Fighting a war on drugs by focusing exclusively on supply is an inherently flawed concept. Today, in the debate over a wall along our southern border, we hear nothing about a real threat to our national security ― the “humanitarian crisis” that exists on our street corners, in our classrooms, boardrooms and, for many of us, right in our homes. Where are the billions of dollars for this crisis, a true national emergency that is claiming over 72,000 lives via drug overdose per year, destroying families, and leaving too many children without their mothers, fathers, brothers and sisters?

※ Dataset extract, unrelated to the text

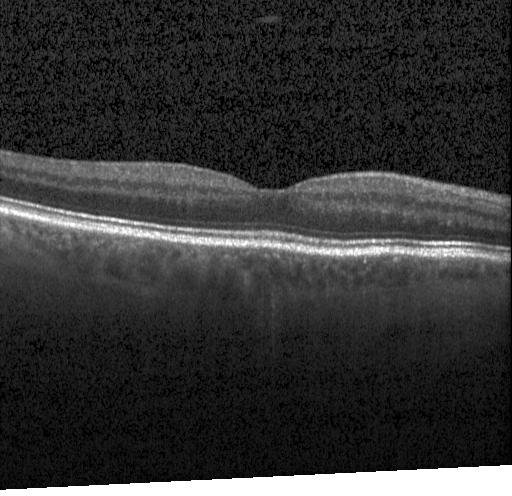 Macular OCT: no choroidal neovascularization, no diabetic macular edema, and no drusen.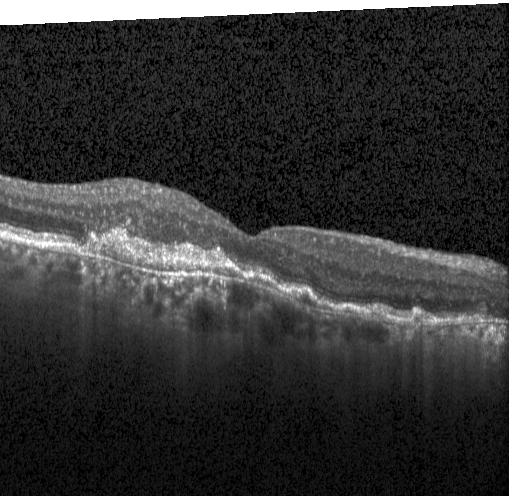
Retinal OCT B-scan. Diagnosis: a choroidal neovascular membrane.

To end this crisis, we need to focus on recovery. We must set aside the countless prejudices in our health care and judicial systems and within so many of our social networks. This may sound grand, or naïve, or intellectually “squishy,” but tackling addiction effectively will require a truly comprehensive approach, the objective of which will be to allow and encourage every person in this country now suffering from addiction to begin their own journey to wellness.
If there’s anything I’ve learned in my decades of political work, it’s that without lived experience at the decision-making table, even well-meaning policymakers often don’t do what is required. Today we’re seeing billions of dollars going not only toward opioid-specific treatment protocols and increased public safety measures but toward a revival of the same old scare tactics from Nancy Reagan’s failed Just Say No campaign.
My lived experience has convinced me that addicted persons need access to more than just treatment. While treatment is a good start, sustained recovery can only be achieved by ensuring that people are set up for success afterward. Would we treat cancer patients with chemotherapy for just 30 days and then send them on their way hoping for the best? Of course not. Cancer patients receive a multiyear continuum of care, driving toward the best possible outcome. The same should be true with addiction — or as the medical professionals call it these days, “substance use disorder.”
This new year, I’m pledging to wear my recovery on my sleeve. I want people not only to know that recovery is possible — I want to show them what it looks like. I’m a taxpayer, a voter, a business owner, a father and a husband. I’m going to offer my experience to help our decision-makers find a way out of this crisis. And I urge those who can to do the same.
There is hope. We do get better. And we can end this crisis.
Chris Wayne died Monday night, Jan. 14, 2019, on the very eve of his 30th anniversary of sobriety, which he hoped to celebrate with the publication of this article. Wayne was a former special assistant to the president under President Bill Clinton and most recently served as CEO of Peak XV Global Events Agency and executive producer of RecoveryFest.